Every article I write is committed to educating you so that you can never be taken advantage of when it comes to selling scrap catalytic converters. That includes being a victim legally as well as financially.
In recent years, authorities in the US and abroad have increased their focus on modernizing and enforcing anti-money laundering and terrorism financing (AML) regulations. As part of these efforts, the US’s Financial Crimes Enforcement Network (FinCEN) proposed Know Your Customer (KYC) requirements in 2014, which became law in 2016.
KYC procedures are critical to helping you analyze and monitor risky customers. And, KYC is a legal requirement to comply with anti-money laundering (AML) laws.
Why Who You Sell to Is So Important?
Recently a very reputable recycler said to me, “Good people need to do business with good people.” This is true, but sometimes you don’t know if a company is “good people” and oftentimes you don’t think to check if a company is “good people” until something goes wrong.
Unfortunately, in auto catalyst recycling, many unethical and criminal scandals abound. Converters get altered and sold under the guise of being more valuable than they are; full truckloads of scrap catalytic converters get paid for and never delivered; the money used to pay you for your converters can be money that is being “laundered.”
Act before you are a victim or become part of an audit or investigation.
Create a Know Your Customer (KYC) Process
Each company is different, but the KYC process has similarities. Are you ready to Know Your Customer?
Step #1: Have Customers Fill Out a KYC Form
When you are considering working with a potential company, be upfront about your KYC policy. Say that you are interested in being compliant with AML laws and must work with reputable companies to protect yourself and your company from any implication.
First, you need to establish the identity of your customer by having them fill out the following information on a KYC Form either in paper or electronically to begin assessing the risk:
- Title (e.g., owner)
- Address
- Phone number
- Email address
- Federal Employer Identification Number (FEIN) or Social Security Number
- Proof of identity (e.g., passport, driver’s license)
- Signature
- Date
Step #2: Develop a Customer Identification Program (CIP)
To start your KYC procedure and remain compliant, develop a Customer Identification Program.
In your CIP, outline how you will verify customers’ identities. Include what information you will ask potential customers for and how you will go about verifying the information provided.
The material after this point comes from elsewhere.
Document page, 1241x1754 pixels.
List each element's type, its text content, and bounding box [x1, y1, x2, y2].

Consider also including how you will notify customers about your KYC policy and identity verification procedure.
Step #3: Look at Customer Due Diligence (CDD)
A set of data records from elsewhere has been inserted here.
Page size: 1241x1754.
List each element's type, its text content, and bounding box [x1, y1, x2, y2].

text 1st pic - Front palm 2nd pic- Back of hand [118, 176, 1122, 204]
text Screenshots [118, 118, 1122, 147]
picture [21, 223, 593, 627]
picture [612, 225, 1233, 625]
Customer Due Diligence is an important element in managing risks and protecting you and your business. With CDD, you must identify and understand your customers’ activities. Then, you can use the information you find to assess how risky they are to your business.
Given the consequences of non-compliance (evidenced by unprecedented AML-related penalties levied against the industry in the past few years including jail time), companies should begin their implementation efforts as soon as possible, based on the proposed requirements and industry best practices.
The most important part of due diligence is to establish the ownership and activities of the companies you sell to.
While FinCEN’s proposal does not specify risk factors that must be considered in assessing a customer-entity’s AML risk, companies should at a minimum consider the following questions:
- How complex is the customer’s ownership structure? Anyone with more than 10% ownership should be recorded.
- Is the customer operating in a heavily regulated industry? No? This is high risk.
- Is the customer’s home jurisdiction (or any of its neighboring jurisdictions) subject to sanctions, or home to terrorist organizations?
- Do the customer’s home jurisdiction lack effective AML regulations or have high levels of corruption?
- To what extent is the customer’s business cash-based? This is particularly high risk.
- Has the customer taken any measures to mask the identity of its shareholders (e.g., via nominee shareholders or bearer shares)?
- Is the institution’s relationship with the customer face-to-face?
Step #4: Continue to Monitor Customers
Now, you may think your job is done once you assess the customer’s risk and verify their identity. However, KYC is an ongoing process. Just because a customer passed your KYC test does not mean they should be off the hook.
Continue to monitor each of your customers for risky activity. Some factors you should continue keeping an eye on include:
- Spikes in activities
- Patterns in unusual behavior
- Illegal activities
If you find a current or potential customer has suspicious activity, terminate the business relationship as soon as possible. Depending on your business, you or your bank can report the activity. Banking institutions can file a Suspicious Activity Report (SAR) to report unusual customer activity.